For the first few months of the child's life, Eastwood seemed every inch the doting, attentive father. But Eastwood being Eastwood, it suddenly turned sour, this time because of his other notorious character trait: tightness with money.
While working on a film in Texas, Fisher was forced to return to Los Angeles on urgent business and chartered a plane. She temporarily charged it to Eastwood's credit card. A short time later, she accompanied Eastwood to the Cannes Film Festival. On a stopover in Paris, she bought a $10,000 set of designer luggage, again on Eastwood's credit card.
When they returned home, Eastwood was incensed to find the credit card bills on his doormat. Though Fisher settled the bills herself, Eastwood whose crowning movie glory is called, ironically, Unforgiven got back at her in tried and tested fashion: he froze her out.
When it came to the making of his next film, the romantic drama The Bridges of Madison County, co-starring one of Fisher's idols, Meryl Streep (with whom, it is rumoured, Eastwood had a brief fling), Fisher was told there would be no role, no matter how small, for her. What's more, Eastwood barred Fisher from the movie's Iowa locations until Streep had completed filming her scenes.
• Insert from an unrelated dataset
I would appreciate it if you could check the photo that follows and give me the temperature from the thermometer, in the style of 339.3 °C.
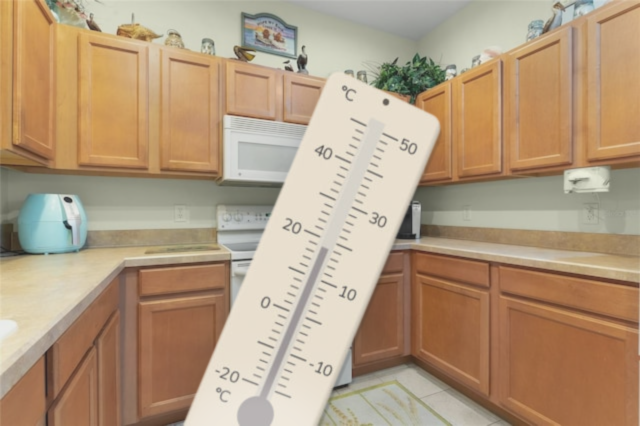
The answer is 18 °C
The time had come for Eastwood to move on again, and the familiar pattern of cold-shouldering his current partner, while at the same time very visibly smooching up to other women, re-emerged.
Eventually, Fisher got the message and moved out of their shared home ... the very same Bel Air pad Eastwood had repossessed from Sondra Locke a few years before.
Like countless women before her, Frances Fisher has probably received the standard Eastwood post-coital compensation: a hefty sum and/or carefully monitored regular payments in return for a promise not to blab to the media.
Meanwhile, Eastwood who will be 70 next year simply reloaded his weapon and moved on to the next target. In the year Frances Fisher had his baby, Eastwood was already setting his sights on a woman young enough to be his daughter, 27-year-old TV anchorwoman Dina Ruiz. During the filming of The Bridges of Madison County in 1994, Eastwood bombarded Dina with lovey-dovey phonecalls.
In March, 1996, they married in Las Vegas and barely a year later Dina delivered Eastwood's latest child, Morgan Colette. Eastwood has said: ``As far as I'm concerned, this is the woman I like monogamy with.''
It seems that the star who began his glittering movie career as The Man With No Name will end up being remembered as The Man With No Shame.